As noted in Section 4.4.1.1, some authors have identified the criteria for categorization as a weakness in the SOLO Taxonomy (Chan et al., 2002; Chick, 1998). To address this potential weakness, I took a literal, quantitative approach to the categorization of each SOLO level and the increments between them. For example, to achieve SOLO Level 2 a participant need only recognize one simple and obvious connection (Atherton, 2001). As seen in Appendix C, the first question of the SOLO exercise required students to look at a graph showing the percentage of people working in agriculture from 1961 to 2004 and to indicate what changed about the number over time. This task was designed to evaluate whether a student could achieve a unistructural level (SOLO Level 2) of understanding for one piece of information: the direction in which the graph trended over 45 years. If the student did not answer the question correctly, or left it blank, that student was considered not to have understood the task and was assigned a prestructural level (SOLO Level 1) of understanding (Biggs, 1999; Biggs & Collis, 1982; Chan et al., 2002).
The second question referred to the same graph but asked the students to compare two pieces of information: the percentage of people working in agriculture in high income countries versus low income countries. A correct answer was scored as multistructural (SOLO Level 3), as it indicated a student‘s ability to compare two pieces of information (Biggs, 1999; Biggs & Collis, 1982; Chan et al., 2002).

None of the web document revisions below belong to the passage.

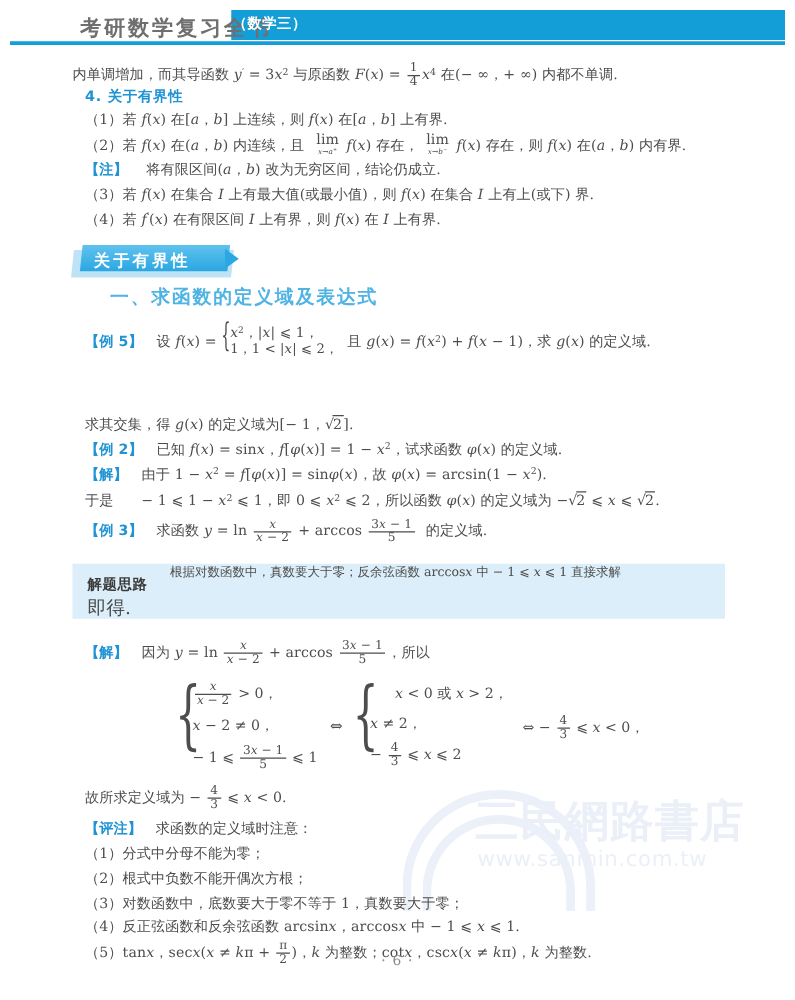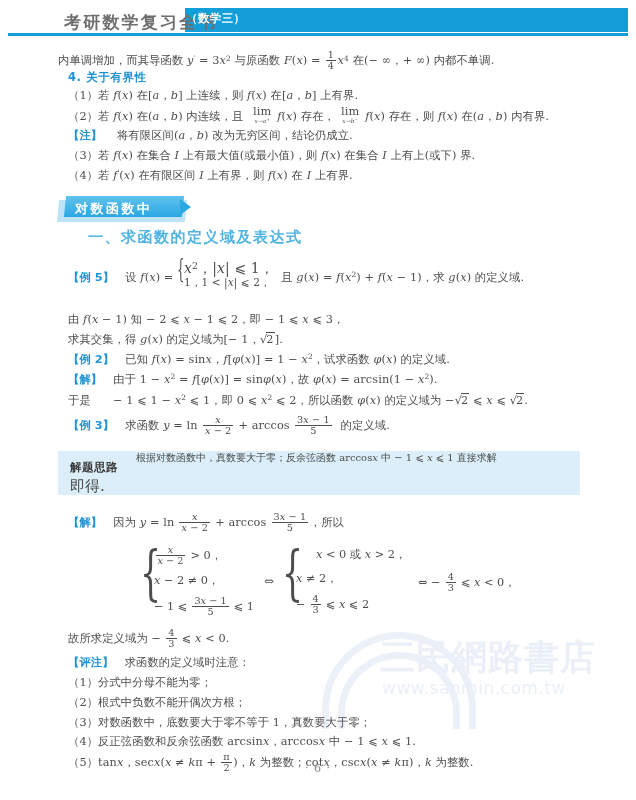--- a/index.html
+++ b/index.html
@@ -320,7 +320,7 @@
     <div class="banner-shadow"></div>
     <div class="banner-main"></div>
     <div class="banner-arrow"></div>
-    <div class="banner-text">对数函数中</div>
+    <div class="banner-text">关于有界性</div>
   </div>
 
   <div class="section-title">一、求函数的定义域及表达式</div>

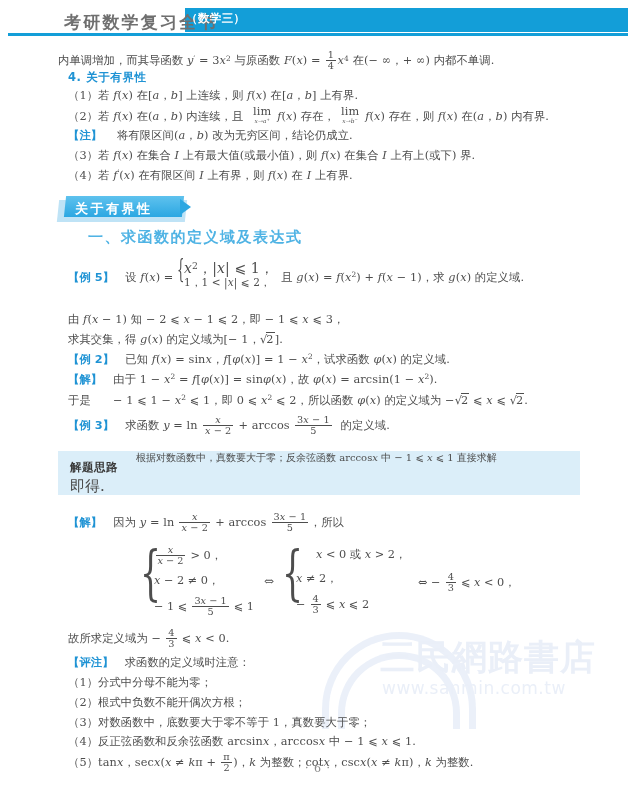--- a/index.html
+++ b/index.html
@@ -329,7 +329,7 @@
     <span class="tag">【例 5】</span>&nbsp;&nbsp;&nbsp;设&nbsp;<span class="it">f</span>(<span class="it">x</span>) =
     <span style="display:inline-block; vertical-align:-0.45em; position:relative; padding-left:7px;">
       <span style="position:absolute; left:0; top:-4px; font-size:26px; line-height:26px; transform:scaleX(0.45); transform-origin:left center;">{</span>
-      <span style="display:block; line-height:1.15; font-size:14px;"><span class="it">x</span><span class="sup">2</span>，|<span class="it">x</span>| ⩽ 1，</span>
+      <span style="display:block; line-height:1.15; font-size:11px;"><span class="it">x</span><span class="sup">2</span>，|<span class="it">x</span>| ⩽ 1，</span>
       <span style="display:block; line-height:1.15; font-size:10.5px;">1，1 &lt; |<span class="it">x</span>| ⩽ 2，</span>
     </span>
     &nbsp;且&nbsp;<span class="it">g</span>(<span class="it">x</span>) = <span class="it">f</span>(<span class="it">x</span><span class="sup">2</span>) + <span class="it">f</span>(<span class="it">x</span> − 1)，求&nbsp;<span class="it">g</span>(<span class="it">x</span>) 的定义域.

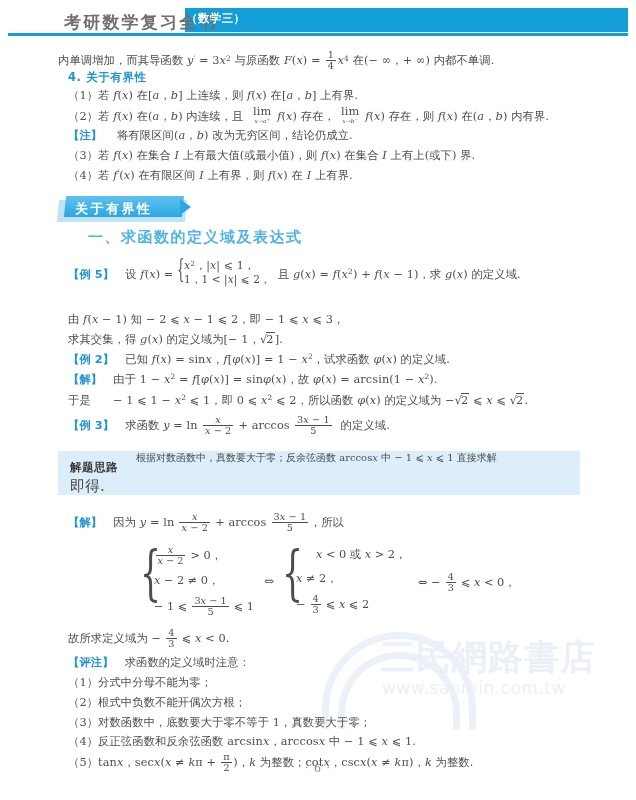--- a/index.html
+++ b/index.html
@@ -336,9 +336,6 @@
   </div>
 
 
-  <div class="line" style="left:68px; top:276px;">
-    由&nbsp;<span class="it">f</span>(<span class="it">x</span> − 1) 知 − 2 ⩽ <span class="it">x</span> − 1 ⩽ 2，即 − 1 ⩽ <span class="it">x</span> ⩽ 3，
-  </div>
 
   <div class="line" style="left:68px; top:296px;">
     求其交集，得&nbsp;<span class="it">g</span>(<span class="it">x</span>) 的定义域为[− 1，√<span class="rad">2</span>].

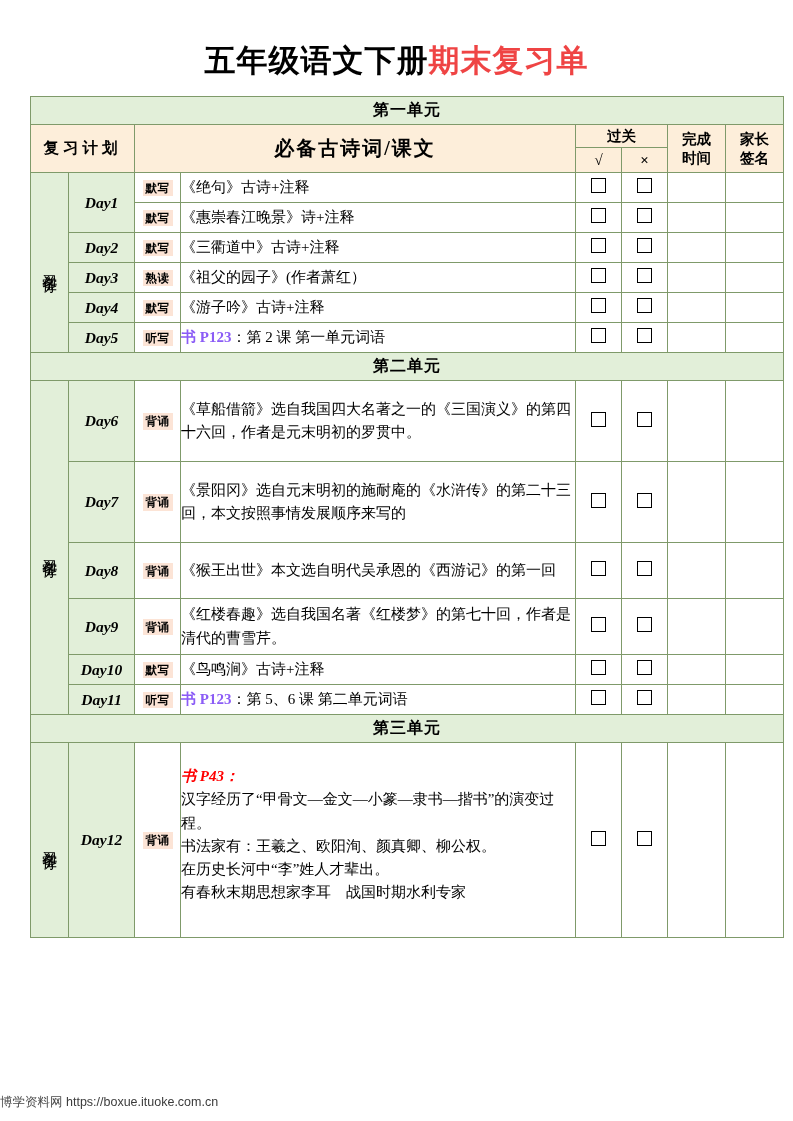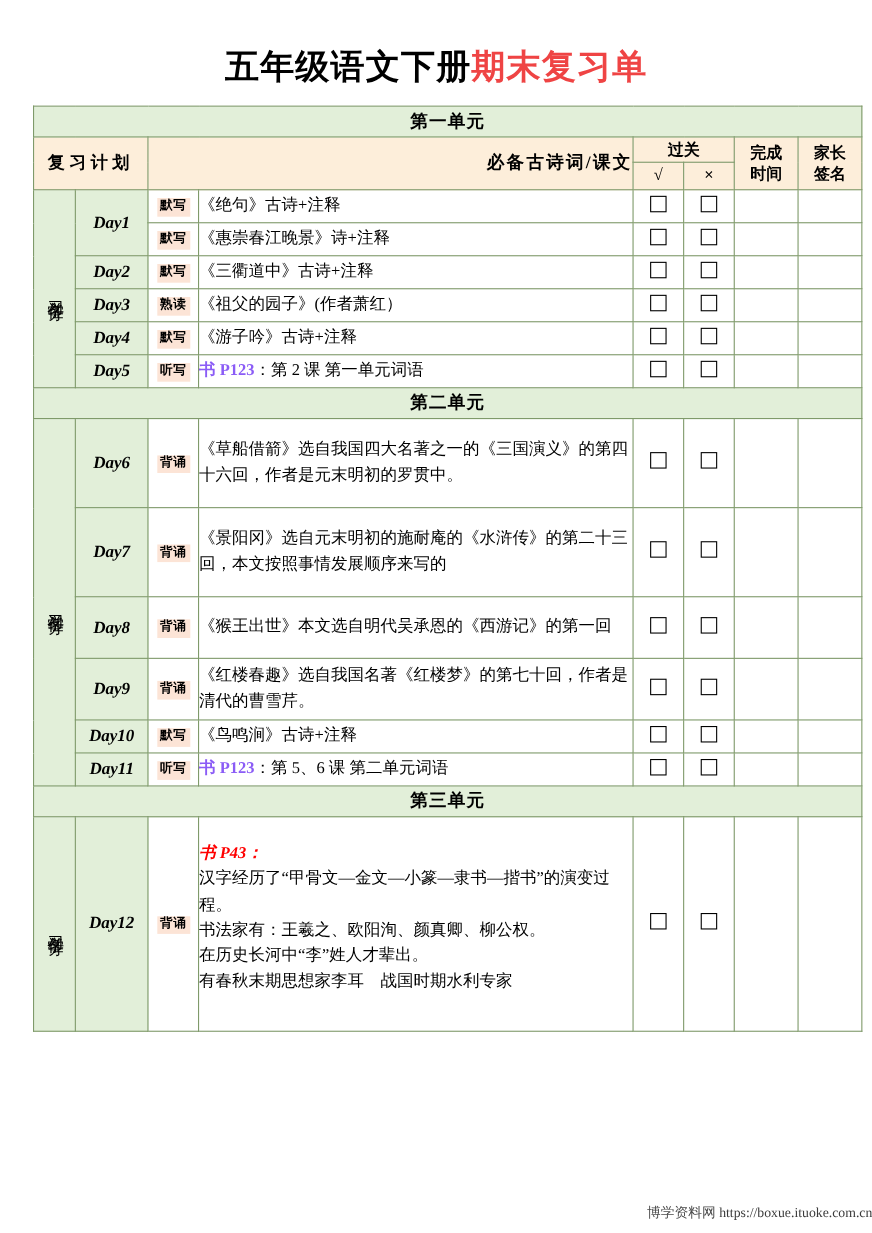--- a/index.html
+++ b/index.html
@@ -69,7 +69,7 @@
     font-weight:bold;
   }
   .hdr-plan{ font-size:15.5px; letter-spacing:4px;font-family:Liberation Mono, monospace;}
-  .hdr-content{ font-size:16px; letter-spacing:2px;text-align:right;}
+  .hdr-content{ font-size:20px; letter-spacing:2px;}
   .hdr-small{ font-size:14.5px;}
   .hdr-check{ font-size:15px; }
   .col-task{

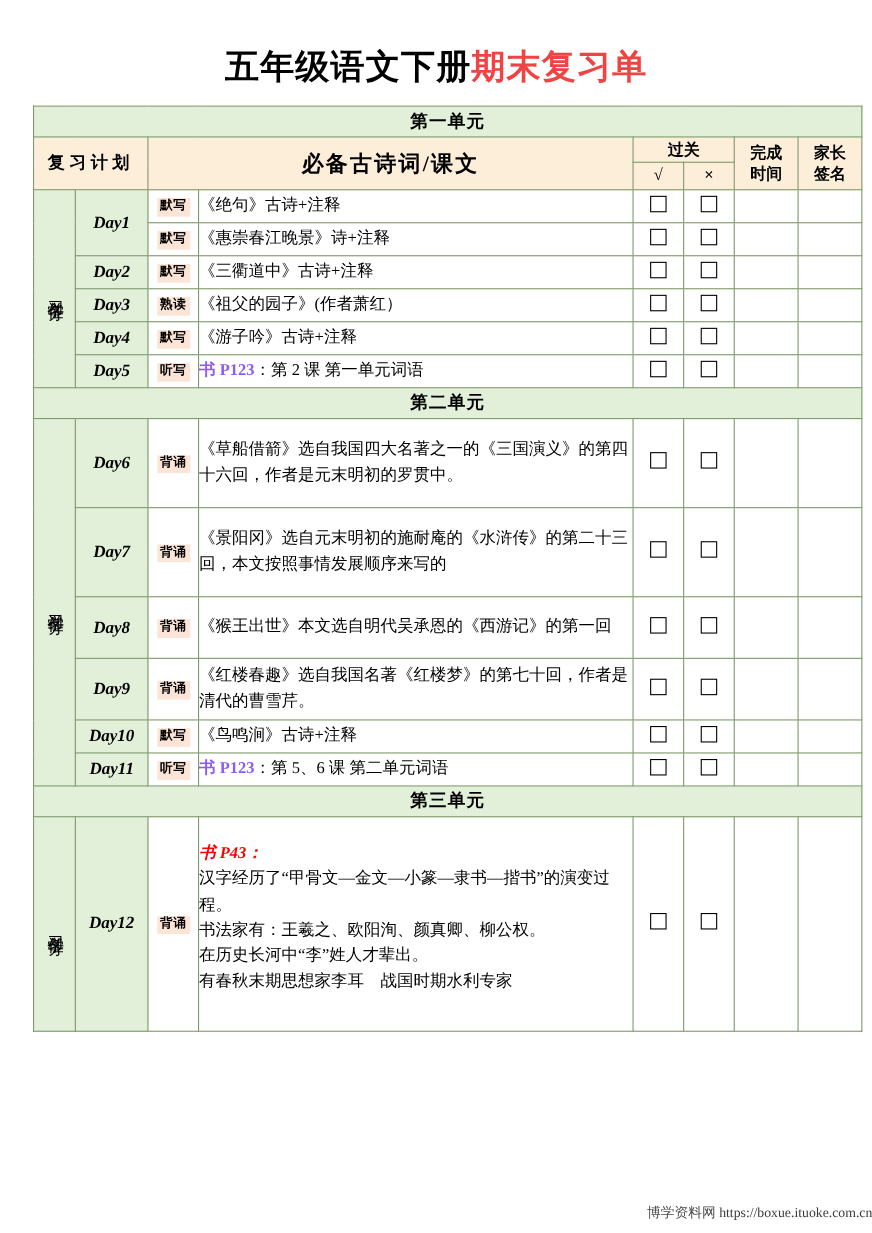--- a/index.html
+++ b/index.html
@@ -100,7 +100,7 @@
     padding:2px 3px;
     line-height:1.1;
     letter-spacing:0.5px;
-    font-family:Liberation Mono, monospace;
+    font-family:Liberation Sans, sans-serif;
   }
   .content-cell{
     padding:5px 8px 5px 10px;

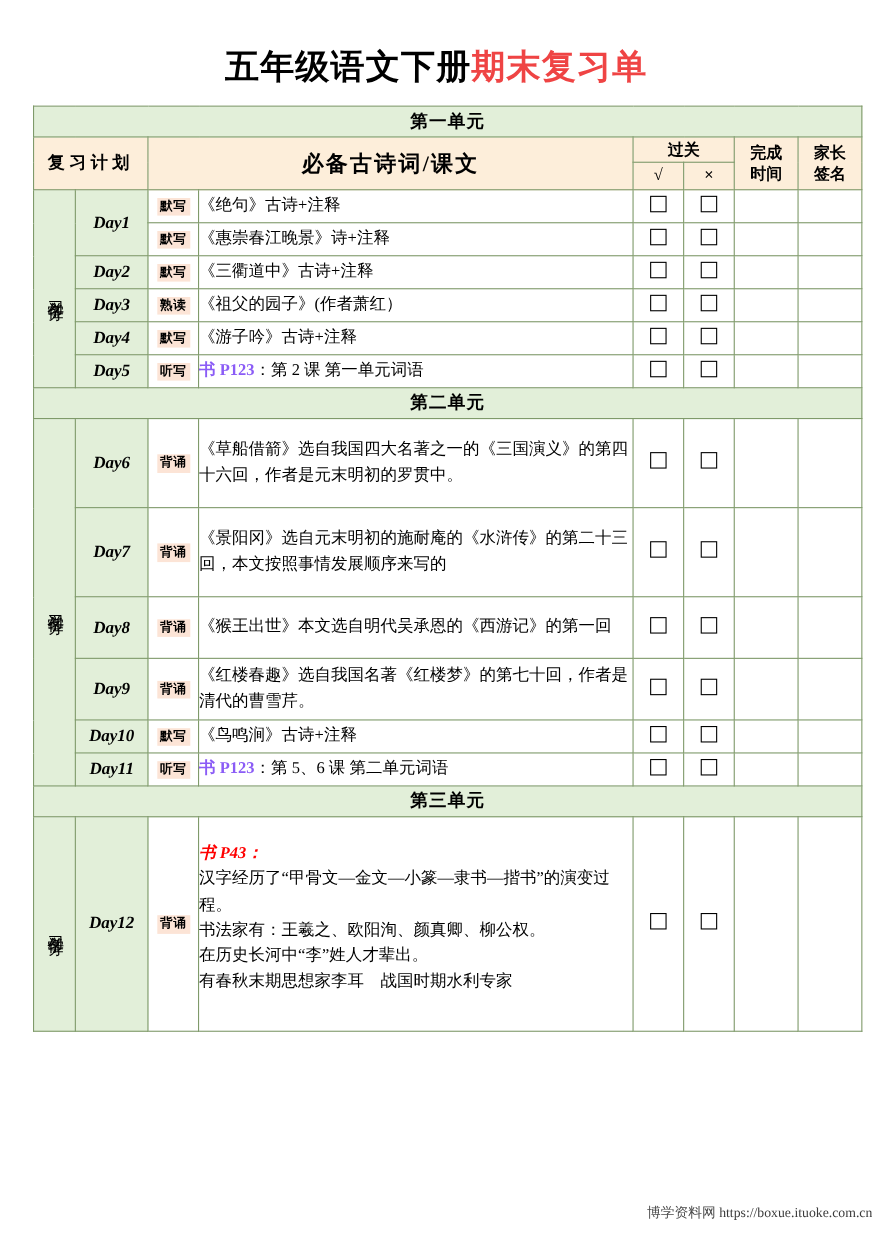--- a/index.html
+++ b/index.html
@@ -125,10 +125,10 @@
     position:absolute;
     left:0;right:0;
     bottom:10px;
-    text-align:right;
+    text-align:left;
     font-size:12.5px;
     color:#4a4a4a;
-    font-family:Liberation Serif, serif;
+    font-family:Liberation Sans, sans-serif;
     margin-top:16px;
   }
   .footer .site{color:#3b3b3b;}

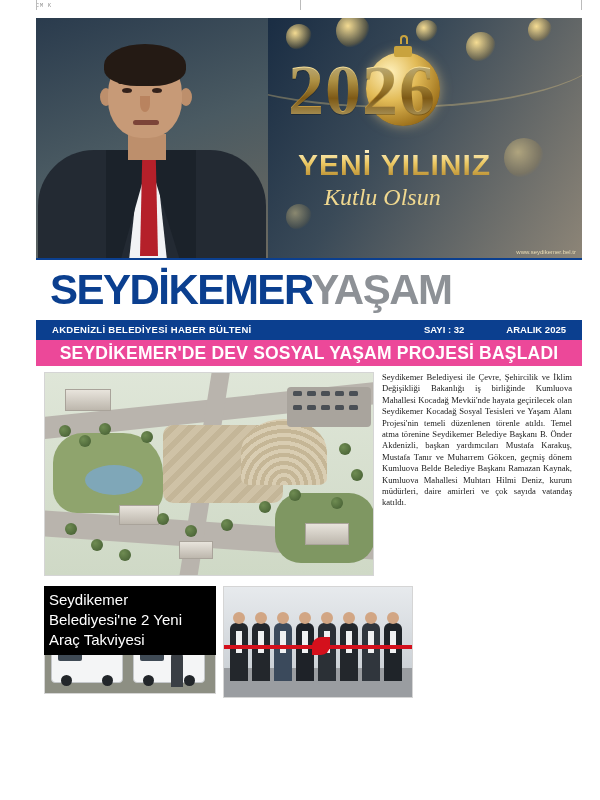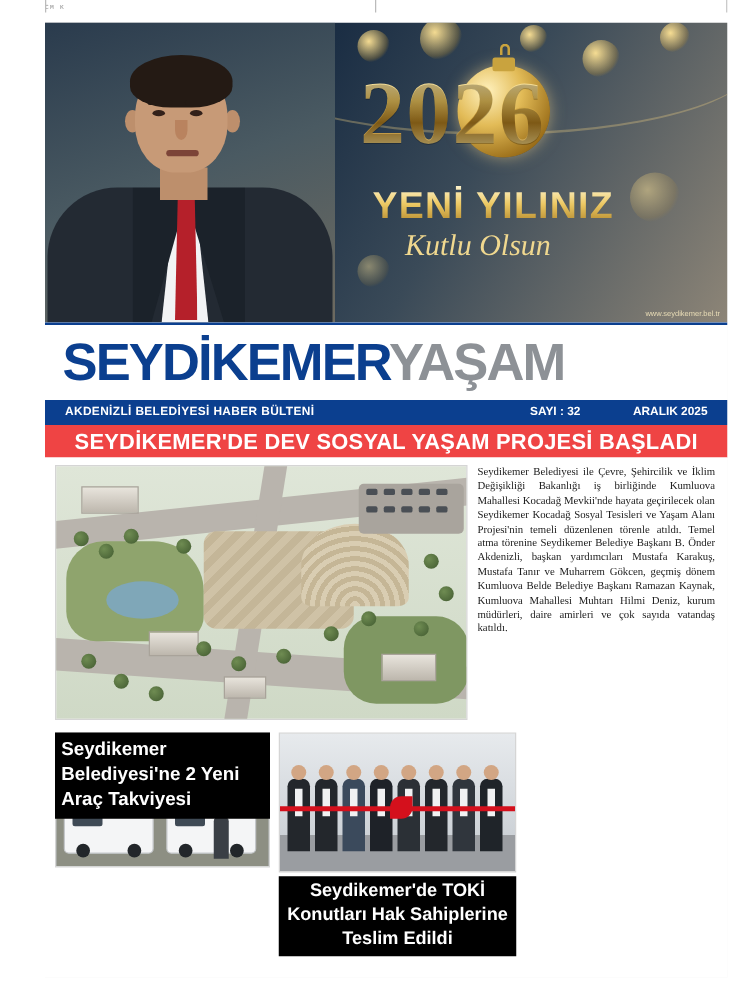--- a/index.html
+++ b/index.html
@@ -178,7 +178,7 @@
 
   
   .lead-head {
-    position:relative; width:546px; height:26px; background:#ef4444;
+    position:relative; width:546px; height:26px; background:#ec4899;
     display:flex; align-items:center; justify-content:center;
   }
   .lead-head span {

The third question referred to a graph showing a close relationship between the prices of corn, wheat, soybean and crude oil from 2000 to 2009, including a steep spike and decline between 2007 and 2009. The question asked why the prices of corn, wheat and
soybean went up and down so much during 2007 and 2008, and to give reasons for the answer. The question was designed to identify a student‘s relational level (SOLO Level 4) of understanding: indicating that they could recognize the relationship of multiple pieces of information to a greater whole (Atherton, 2011; Biggs, 1999; Biggs & Collis, 1982;
Chan et al., 2002).
The highest level, extended abstract (SOLO Level 5), was evaluated by asking students to use the trends in the two graphs to comment on their impacts on the three dimensions of sustainability: social, economic and environmental. In other words, as agriculture relies more on oil and less on working humans, what social, economic and environmental changes might occur? This question was designed to challenge students to apply the information from the previous incremental steps to issues not addressed heretofore in the exercise (Biggs, 1999; Biggs & Collis, 1982; Chan et al., 2002). While taking this type of quantitative approach to the SOLO Taxonomy may not be possible in all instances, it was deemed appropriate in this case because it could be applied to the example graphs that I used on the questionnaires and because it addressed the potential weakness of selecting appropriate criteria for categorization. While there will always be grey areas in qualitative research, thick description such as that provided in this section is a way to address potential weaknesses. Nowhere, potentially, is thick description more important than with observation data as discussed in the next section.